Filmmaker Richard Kelly's initial encounter with Richard Matheson's fiendish little short story Button, Button -- about a cash-strapped couple offered a million dollars to push a button on a box that will instantly cause someone they don't know to drop dead -- came not on the page, but on TV.
``As a bunch of attorneys have informed me, I am not allowed to exploit the name of a certain television program to help promote the movie,'' Kelly says with a chuckle from his production offices in Los Angeles. We, however, are free to state that Kelly first experienced Matheson's devilish little ditty as an episode of The Twilight Zone revival that aired in 1985.

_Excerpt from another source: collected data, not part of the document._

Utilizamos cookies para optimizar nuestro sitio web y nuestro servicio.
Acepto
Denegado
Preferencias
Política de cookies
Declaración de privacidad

When Kelly later read Matheson's six-page story, he was surprised to discover the show had taken considerable liberties with the source material (enough so that Matheson insisted his name be removed from the episode's credits).
``The story is pretty thin, but it has this absolutely brilliant conceit that was absurd and scary and kind of diabolical,'' Kelly (pictured above), 34, says. ``But it also cultivated so many ideas about greed and morality and a married couple's approach to the dilemma that this device brings into their lives. The story stuck with me for a long time.''
And the dramatically different ending of the TV adaptation sparked an idea in Kelly's mind.
``I realized the story could serve as a wonderful first act of a feature film, where the button is pushed, and the couple realizes it has far greater consequences than they realized, and they're going to be put through a much more extended psychological endurance test of some kind. The question becomes: Can they redeem themselves?''
The Box, which stars Cameron Diaz and James Marsden as the married couple and Frank Langella as their exceedingly odd (you have no idea) visitor who makes the offer, is Kelly's third film after the bona fide cult classic Donnie Darko and Southland Tales, which was so resoundingly booed at its Cannes premiere that Kelly reedited and chopped out a half hour -- and it still made practically no sense.
The early buzz on The Box was that this would be Kelly's grab at mainstream success, with a simple and accessible premise and an easily identifiable genre. But although the film's first half is exactly that -- a thriller -- its second half starts to veer away from anything resembling ``simple.'' So many conceits and complex ideas spring from that innocuous-looking box, and woe to anyone who dares run out for popcorn when the plot kicks into overdrive.
A common critical complaint about Kelly's films is that they simply try to pack in too much, overwhelming the viewer instead of engaging him. Kelly understands that criticism, particularly after the resounding failure of the endlessly imaginative but confusing Southland Tales.
``Southland Tales is an epic tapestry of a film that is about the greatest mystery of all time: How will the world end?'' Kelly says in its defense. ``It was intended to be an overwhelming mass of ideas that requires multiple viewings to decode. But there is definitely a structure to the puzzle there.
``I understand people's complaints about it being too much, though. That's the nature of my personality and the kinds of stories I like to tell. I want the audience to participate with the film and think while they're watching it, and that can alienate some members of the audience. With The Box, I'm making a mainstream film within the studio system, so I am trying to achieve as much clarity as possible.''
The Box is intentionally set in 1976 Virginia, where Kelly grew up, because there was no way to transplant this particular tale to the present day and preserve the mystery and anonymity of the curious Mr. Steward who brings the box only to the homes of married couples under 40 with a single child.
``The whole concept of not being able to find out stuff about someone you don't know doesn't really exist anymore. You can Google anyone today. There are surveillance cameras in every corner of the landscape. In the 1970s, we didn't have access to all that technology. Everyone had a land-line phone and that was it.''
The 1976 setting also allowed Kelly to weave NASA's Viking Mars probe into the story: Like Marsden's character, his father helped design the camera lenses used in that mission. But those brief shots in The Box of President Ford jabbering on TV about the ``existence of life somewhere in the universe'' are not just period details. In a Richard Kelly movie, everything has meaning. Nothing is an accident.
``There were a couple of lines in the short story that really got my imagination going,'' Kelly says. ``One of them was when they ask Mr. Steward who he works for, and he said `The organization is large and international in scope.' Right away I wanted to know `Who does he work for? Why are they contacting these married couples? Where does the money come from?'
``Writing the movie was really a process of thinking logically about why would someone pull this off. And setting the story in Virginia helped to keep it close to all these government entities -- the FBI, the CIA, NASA, the NSA. This button unit started feeling like something that might exist as part of a governmental behavioral experiment. It all started to make sense for me.''
Tomorrow, when The Box opens in theaters, Kelly will find out if audiences agree.